Top adoption form questions
- What’s your contact information
- What size animal do you want to adopt
- What are a few breeds you’d like to adopt
- What’s your living situation
- Are there any specific characteristics that you’re looking for in an animal
- Are you comfortable handling a pet that may potentially be destructive or aggressive
- Have you checked with your landlord
- How much are you willing to spend on adoption fees and supplies
- Can you afford to pay for any needed vet care if your new pet gets sick
- What other animals do you have at home
- How much time are you willing to spend exercising with your new pet
- If all else fails, are you prepared to deal with the emotional stress of returning a pet
Animals feel love. Dogs will stare at you with big watery eyes for hours. Cats always want to be with you, in your lap, on your keyboard, perched on the back of your chair. Well, some cats do anyway.
These thinking, feeling creatures deserve only the best from the humans who’ve domesticated them. As a person who works at an animal shelter, you’ve been on the front lines. You’ve seen the best and the worst in people.
So naturally, you want to do everything you can to make sure that every animal goes to the best home possible. One way to achieve that goal is to develop a thorough adoption application. Check out this list of adoption form questions you should include and what makes them important:
- What’s your contact information? This one is pretty obvious, but it’s still necessary. Answers should include name, address, telephone number, and email address.
- What size animal do you want to adopt (large, small, etc.)? Some people love big dogs and want something like a Lab or a Newfoundland, but it’s important to educate them on how much more difficult a big dog is to care for than a small dog. Wiping the feet of a muddy Chihuahua takes a minute, but cleaning up a golden retriever after a walk on a rainy day could take 20 minutes or longer.
- What are a few breeds you’d like to adopt (Labrador retriever, Siamese cat, etc.)?
It’s great when people go to a shelter for a new pet instead of visiting a pet store. But some people will have unreasonable expectations about what they’re likely to find at a shelter. It’s a good idea to set reasonable expectations early on. A person might want to walk out with a Kurilian Bobtail, but it won’t love them any more than a tabby.
- What’s your living situation? (Do you have a yard, live in an apartment, etc.?)
This can help ensure no one in a third-floor studio apartment adopts a dog that needs a lot of exercise.
- Are there any specific characteristics that you’re looking for in an animal (friendly disposition, hypoallergenic coat, low shedding coat)? Once again, a shelter isn’t the place to order up your ideal pet. Every animal needs a loving home, but someone with less experience training an animal shouldn’t be expected to work with a fearful dog that guards food. This question can help you set expectations, but don’t forget to be understanding.

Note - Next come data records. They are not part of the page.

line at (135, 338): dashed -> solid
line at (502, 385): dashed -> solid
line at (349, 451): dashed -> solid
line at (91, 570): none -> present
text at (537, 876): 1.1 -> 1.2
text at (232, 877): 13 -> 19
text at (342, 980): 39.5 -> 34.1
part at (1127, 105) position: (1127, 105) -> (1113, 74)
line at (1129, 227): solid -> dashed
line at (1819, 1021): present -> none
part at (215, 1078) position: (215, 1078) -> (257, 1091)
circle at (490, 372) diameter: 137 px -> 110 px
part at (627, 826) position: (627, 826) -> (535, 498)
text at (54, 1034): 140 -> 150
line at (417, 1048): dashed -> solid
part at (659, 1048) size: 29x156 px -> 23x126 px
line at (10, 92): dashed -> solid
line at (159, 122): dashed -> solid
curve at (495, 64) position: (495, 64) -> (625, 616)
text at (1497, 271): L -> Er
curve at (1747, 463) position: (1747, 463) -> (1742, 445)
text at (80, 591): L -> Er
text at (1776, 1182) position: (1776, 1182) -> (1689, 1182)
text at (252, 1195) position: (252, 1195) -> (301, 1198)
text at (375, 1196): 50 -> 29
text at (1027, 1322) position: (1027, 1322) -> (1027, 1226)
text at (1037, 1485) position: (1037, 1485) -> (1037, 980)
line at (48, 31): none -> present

- Are you comfortable handling a pet that may potentially be destructive or aggressive due to a lack of socialization or training? This relates to the last question. Make sure that an adopter is well suited to the animal’s disposition. On top of that, make sure that they’re not looking for an aggressive dog to chain up in the backyard for security.
- Have you checked with your landlord (if you’re a renter) to see if there are any restrictions on pet ownership and/or weight limits for animals allowed in the residence? This gives you the opportunity to tell potential adopters that landlords often charge a deposit and sometimes even pet rent as well.
- How much are you willing to spend on adoption fees and supplies, such as food, toys, and a carrier or crate for transport? As you know, the costs to walk out of the adoption center are only the beginning. Potential new pet owners need to know that adopting an animal is a long-time financial commitment.
- Can you afford to pay for any needed vet care if your new pet gets sick or injured? This is similar to the last question. Vet bills can become astronomical, especially if you don’t have pet insurance. Pet owners need to know that accidents can happen at any time, so they have to be ready for them.
- What other animals do you have at home?
Despite all the cute videos on TikTok, cats and dogs don’t always get along well with each other. Heck, some dogs don’t even get on well with other dogs. That’s doubly true for cats. It’s a good idea to schedule a few meetings to make sure everyone gets along.
- How much time are you willing to spend exercising and playing with your new pet each day/week/month?
If a pet owner isn’t willing to exercise their pet at least once a day, they really have no business caring for an animal. Three or four times a day might be more appropriate for dogs because they’re such social creatures.
- If all else fails, are you prepared to deal with the emotional stress of returning a pet to the shelter after a short period of time? No matter how careful you are or how well informed the adopter is, animals are unpredictable. Sometimes things come up, and the animal may need to be returned. It’s better in the long run if this happens before anybody gets too attached.
The way to make the adoption process a little easier
Those are some pretty challenging questions for people to answer. The process can be quite stressful as a result. You can make it a little easier on them, though.
If you use a digital form, potential pet adopters can fill it out in the comfort of their home and come in when they’re ready. That’s especially helpful in situations where they need extra documentation like their lease agreement or training certifications.